Exercise details: From the entries below, return exactly the lines beginning at the one that contains "poprvé na koncertě zapálil svou kytaru Fender" and ending at the one that contains "Jak jsi se k tomu dostal?", both of them included, and only those lines.

Exercise materials:
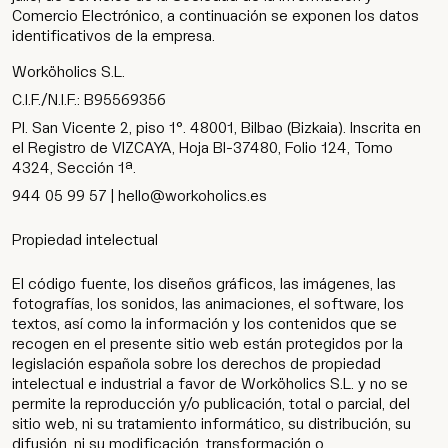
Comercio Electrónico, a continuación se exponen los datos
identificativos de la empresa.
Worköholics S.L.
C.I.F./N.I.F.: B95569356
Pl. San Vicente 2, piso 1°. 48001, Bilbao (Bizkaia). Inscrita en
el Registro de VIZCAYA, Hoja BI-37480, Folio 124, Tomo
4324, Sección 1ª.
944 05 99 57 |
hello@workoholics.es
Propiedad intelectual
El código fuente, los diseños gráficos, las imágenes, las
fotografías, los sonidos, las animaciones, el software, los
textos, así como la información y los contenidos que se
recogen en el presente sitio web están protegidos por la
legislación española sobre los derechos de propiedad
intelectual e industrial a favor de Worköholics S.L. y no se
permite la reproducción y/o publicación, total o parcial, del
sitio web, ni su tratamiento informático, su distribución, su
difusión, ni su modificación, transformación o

---

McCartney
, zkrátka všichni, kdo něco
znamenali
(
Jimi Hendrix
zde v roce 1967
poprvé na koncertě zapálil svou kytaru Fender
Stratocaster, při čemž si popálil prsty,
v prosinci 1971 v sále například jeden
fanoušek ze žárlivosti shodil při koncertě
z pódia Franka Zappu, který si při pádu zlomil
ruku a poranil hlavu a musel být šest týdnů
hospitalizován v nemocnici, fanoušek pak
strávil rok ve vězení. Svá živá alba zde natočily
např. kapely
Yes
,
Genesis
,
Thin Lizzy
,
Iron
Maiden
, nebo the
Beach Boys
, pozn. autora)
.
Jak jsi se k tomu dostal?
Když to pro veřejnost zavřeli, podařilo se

Solution for this exercise:
poprvé na koncertě zapálil svou kytaru Fender
Stratocaster, při čemž si popálil prsty,
v prosinci 1971 v sále například jeden
fanoušek ze žárlivosti shodil při koncertě
z pódia Franka Zappu, který si při pádu zlomil
ruku a poranil hlavu a musel být šest týdnů
hospitalizován v nemocnici, fanoušek pak
strávil rok ve vězení. Svá živá alba zde natočily
např. kapely
Yes
,
Genesis
,
Thin Lizzy
,
Iron
Maiden
, nebo the
Beach Boys
, pozn. autora)
.
Jak jsi se k tomu dostal?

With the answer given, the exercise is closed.